## Work to do
Copy out word for word the lines of the data below, starting at the line with "collectors: E. Moseley" and ending with the line with "order: Halymeniales", both included.

————————

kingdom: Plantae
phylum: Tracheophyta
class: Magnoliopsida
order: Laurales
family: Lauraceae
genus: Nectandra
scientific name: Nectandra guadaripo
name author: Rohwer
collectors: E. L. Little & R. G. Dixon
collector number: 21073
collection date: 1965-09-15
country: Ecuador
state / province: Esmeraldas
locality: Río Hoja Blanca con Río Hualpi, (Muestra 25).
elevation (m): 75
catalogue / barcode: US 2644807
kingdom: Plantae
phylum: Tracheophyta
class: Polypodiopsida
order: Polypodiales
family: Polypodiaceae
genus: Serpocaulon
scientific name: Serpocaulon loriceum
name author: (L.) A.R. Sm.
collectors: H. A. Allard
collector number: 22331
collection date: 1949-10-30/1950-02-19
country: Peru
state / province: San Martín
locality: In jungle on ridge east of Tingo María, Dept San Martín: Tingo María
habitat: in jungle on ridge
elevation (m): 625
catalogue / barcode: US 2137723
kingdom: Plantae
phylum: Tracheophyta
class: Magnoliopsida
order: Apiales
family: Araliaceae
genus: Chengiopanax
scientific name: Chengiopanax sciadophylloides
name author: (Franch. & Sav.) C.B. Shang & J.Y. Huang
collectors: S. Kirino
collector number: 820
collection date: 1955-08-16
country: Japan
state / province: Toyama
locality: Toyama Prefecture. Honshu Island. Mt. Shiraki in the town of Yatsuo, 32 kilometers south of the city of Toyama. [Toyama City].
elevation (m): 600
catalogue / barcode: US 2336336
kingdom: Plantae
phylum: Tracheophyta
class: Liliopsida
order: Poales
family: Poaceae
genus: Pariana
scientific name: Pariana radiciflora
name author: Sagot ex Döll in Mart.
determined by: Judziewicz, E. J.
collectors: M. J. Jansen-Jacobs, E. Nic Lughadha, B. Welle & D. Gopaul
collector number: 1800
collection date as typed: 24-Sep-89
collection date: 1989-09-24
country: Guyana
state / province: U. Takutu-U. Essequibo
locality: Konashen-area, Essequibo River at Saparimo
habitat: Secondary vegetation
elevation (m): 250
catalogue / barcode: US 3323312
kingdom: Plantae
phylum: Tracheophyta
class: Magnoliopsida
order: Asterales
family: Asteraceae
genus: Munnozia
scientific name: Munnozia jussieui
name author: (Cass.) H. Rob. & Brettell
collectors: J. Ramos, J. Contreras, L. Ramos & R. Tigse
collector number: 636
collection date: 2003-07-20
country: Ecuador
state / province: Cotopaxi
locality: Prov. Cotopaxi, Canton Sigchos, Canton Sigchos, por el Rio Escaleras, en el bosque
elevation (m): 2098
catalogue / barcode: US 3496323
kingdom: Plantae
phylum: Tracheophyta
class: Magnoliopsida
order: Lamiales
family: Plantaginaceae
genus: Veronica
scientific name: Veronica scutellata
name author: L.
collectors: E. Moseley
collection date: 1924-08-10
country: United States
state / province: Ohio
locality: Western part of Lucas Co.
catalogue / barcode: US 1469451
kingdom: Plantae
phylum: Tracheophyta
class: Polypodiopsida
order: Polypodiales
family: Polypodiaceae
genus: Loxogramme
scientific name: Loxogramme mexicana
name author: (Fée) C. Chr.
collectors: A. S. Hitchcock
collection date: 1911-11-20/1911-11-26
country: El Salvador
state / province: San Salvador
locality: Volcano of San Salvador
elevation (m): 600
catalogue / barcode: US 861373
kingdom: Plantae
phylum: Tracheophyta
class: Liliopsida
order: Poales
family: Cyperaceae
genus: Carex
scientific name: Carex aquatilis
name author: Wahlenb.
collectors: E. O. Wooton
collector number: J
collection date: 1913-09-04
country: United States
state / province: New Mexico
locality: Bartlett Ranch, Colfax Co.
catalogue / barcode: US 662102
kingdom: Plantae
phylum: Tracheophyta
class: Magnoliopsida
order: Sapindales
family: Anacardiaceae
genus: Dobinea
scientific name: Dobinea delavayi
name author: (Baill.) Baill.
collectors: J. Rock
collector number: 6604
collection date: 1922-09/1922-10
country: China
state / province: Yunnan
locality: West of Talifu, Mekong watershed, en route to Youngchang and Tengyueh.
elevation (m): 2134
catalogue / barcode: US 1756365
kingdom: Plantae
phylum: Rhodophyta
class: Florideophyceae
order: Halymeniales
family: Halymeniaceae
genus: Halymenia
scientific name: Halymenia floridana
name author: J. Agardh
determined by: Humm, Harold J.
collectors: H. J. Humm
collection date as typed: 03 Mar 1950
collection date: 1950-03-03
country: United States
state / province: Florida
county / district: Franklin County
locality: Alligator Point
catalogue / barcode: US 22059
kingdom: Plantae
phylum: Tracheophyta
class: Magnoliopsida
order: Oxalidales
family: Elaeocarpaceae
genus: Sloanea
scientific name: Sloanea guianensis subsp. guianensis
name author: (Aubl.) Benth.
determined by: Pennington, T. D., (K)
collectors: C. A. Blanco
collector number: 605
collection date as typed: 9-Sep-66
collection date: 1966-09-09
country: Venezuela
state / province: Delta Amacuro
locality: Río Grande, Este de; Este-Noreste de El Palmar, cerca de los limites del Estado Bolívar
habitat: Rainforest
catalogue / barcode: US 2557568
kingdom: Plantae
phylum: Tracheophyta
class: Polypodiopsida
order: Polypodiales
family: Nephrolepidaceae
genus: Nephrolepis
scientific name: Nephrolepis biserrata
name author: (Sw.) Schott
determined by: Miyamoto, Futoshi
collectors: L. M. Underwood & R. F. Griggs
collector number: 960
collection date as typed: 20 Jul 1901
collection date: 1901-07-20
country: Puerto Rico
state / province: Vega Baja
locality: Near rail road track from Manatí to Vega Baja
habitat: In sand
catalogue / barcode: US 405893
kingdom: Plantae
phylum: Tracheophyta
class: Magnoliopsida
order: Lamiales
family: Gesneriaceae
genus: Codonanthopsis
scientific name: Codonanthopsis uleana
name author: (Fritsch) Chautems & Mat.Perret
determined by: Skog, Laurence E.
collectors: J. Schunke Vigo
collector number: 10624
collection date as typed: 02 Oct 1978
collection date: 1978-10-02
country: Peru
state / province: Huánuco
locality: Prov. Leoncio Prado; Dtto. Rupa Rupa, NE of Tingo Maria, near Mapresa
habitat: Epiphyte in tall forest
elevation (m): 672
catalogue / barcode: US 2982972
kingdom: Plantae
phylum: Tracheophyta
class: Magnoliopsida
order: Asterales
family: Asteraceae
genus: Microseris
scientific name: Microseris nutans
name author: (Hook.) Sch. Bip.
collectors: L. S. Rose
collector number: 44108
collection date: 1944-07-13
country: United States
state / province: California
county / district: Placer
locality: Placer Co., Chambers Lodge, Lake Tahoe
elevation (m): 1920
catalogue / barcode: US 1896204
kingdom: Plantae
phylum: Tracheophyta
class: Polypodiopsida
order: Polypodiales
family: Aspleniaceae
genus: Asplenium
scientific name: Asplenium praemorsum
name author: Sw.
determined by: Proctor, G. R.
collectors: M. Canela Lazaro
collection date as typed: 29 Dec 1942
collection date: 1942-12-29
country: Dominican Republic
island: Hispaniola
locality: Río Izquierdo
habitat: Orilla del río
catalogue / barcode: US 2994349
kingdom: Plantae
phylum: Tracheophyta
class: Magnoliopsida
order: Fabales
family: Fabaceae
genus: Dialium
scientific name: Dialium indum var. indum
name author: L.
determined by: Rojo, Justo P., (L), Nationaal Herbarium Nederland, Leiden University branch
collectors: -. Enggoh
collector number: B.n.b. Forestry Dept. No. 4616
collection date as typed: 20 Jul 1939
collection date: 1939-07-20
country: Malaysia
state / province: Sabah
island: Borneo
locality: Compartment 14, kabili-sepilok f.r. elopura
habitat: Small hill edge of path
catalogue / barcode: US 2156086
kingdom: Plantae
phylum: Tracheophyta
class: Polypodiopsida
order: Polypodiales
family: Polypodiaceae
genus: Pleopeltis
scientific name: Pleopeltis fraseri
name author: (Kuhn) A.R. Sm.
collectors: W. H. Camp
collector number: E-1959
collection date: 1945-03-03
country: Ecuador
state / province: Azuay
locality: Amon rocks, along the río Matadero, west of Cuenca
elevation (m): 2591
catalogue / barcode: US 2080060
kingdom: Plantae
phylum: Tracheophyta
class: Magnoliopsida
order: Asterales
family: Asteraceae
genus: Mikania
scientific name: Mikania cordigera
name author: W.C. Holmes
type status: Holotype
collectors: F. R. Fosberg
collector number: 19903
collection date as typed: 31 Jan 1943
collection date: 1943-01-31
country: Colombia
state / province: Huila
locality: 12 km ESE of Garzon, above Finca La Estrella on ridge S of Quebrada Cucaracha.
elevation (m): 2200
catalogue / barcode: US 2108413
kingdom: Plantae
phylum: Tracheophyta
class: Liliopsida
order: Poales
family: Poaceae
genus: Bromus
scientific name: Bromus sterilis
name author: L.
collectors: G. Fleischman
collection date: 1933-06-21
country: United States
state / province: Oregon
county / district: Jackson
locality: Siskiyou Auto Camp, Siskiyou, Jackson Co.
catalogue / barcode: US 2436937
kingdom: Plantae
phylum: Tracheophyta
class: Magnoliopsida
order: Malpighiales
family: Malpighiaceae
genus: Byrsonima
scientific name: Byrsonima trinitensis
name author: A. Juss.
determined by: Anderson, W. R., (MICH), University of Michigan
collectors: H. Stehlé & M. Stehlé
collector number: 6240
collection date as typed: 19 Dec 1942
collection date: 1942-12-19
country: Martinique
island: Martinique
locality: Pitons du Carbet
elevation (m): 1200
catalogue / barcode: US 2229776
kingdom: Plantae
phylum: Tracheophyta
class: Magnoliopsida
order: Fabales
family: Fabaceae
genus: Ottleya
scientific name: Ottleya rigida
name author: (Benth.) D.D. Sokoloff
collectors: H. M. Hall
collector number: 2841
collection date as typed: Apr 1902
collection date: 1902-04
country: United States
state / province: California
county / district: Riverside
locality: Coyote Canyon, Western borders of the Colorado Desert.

————————

## Response
collectors: E. Moseley
collection date: 1924-08-10
country: United States
state / province: Ohio
locality: Western part of Lucas Co.
catalogue / barcode: US 1469451
kingdom: Plantae
phylum: Tracheophyta
class: Polypodiopsida
order: Polypodiales
family: Polypodiaceae
genus: Loxogramme
scientific name: Loxogramme mexicana
name author: (Fée) C. Chr.
collectors: A. S. Hitchcock
collection date: 1911-11-20/1911-11-26
country: El Salvador
state / province: San Salvador
locality: Volcano of San Salvador
elevation (m): 600
catalogue / barcode: US 861373
kingdom: Plantae
phylum: Tracheophyta
class: Liliopsida
order: Poales
family: Cyperaceae
genus: Carex
scientific name: Carex aquatilis
name author: Wahlenb.
collectors: E. O. Wooton
collector number: J
collection date: 1913-09-04
country: United States
state / province: New Mexico
locality: Bartlett Ranch, Colfax Co.
catalogue / barcode: US 662102
kingdom: Plantae
phylum: Tracheophyta
class: Magnoliopsida
order: Sapindales
family: Anacardiaceae
genus: Dobinea
scientific name: Dobinea delavayi
name author: (Baill.) Baill.
collectors: J. Rock
collector number: 6604
collection date: 1922-09/1922-10
country: China
state / province: Yunnan
locality: West of Talifu, Mekong watershed, en route to Youngchang and Tengyueh.
elevation (m): 2134
catalogue / barcode: US 1756365
kingdom: Plantae
phylum: Rhodophyta
class: Florideophyceae
order: Halymeniales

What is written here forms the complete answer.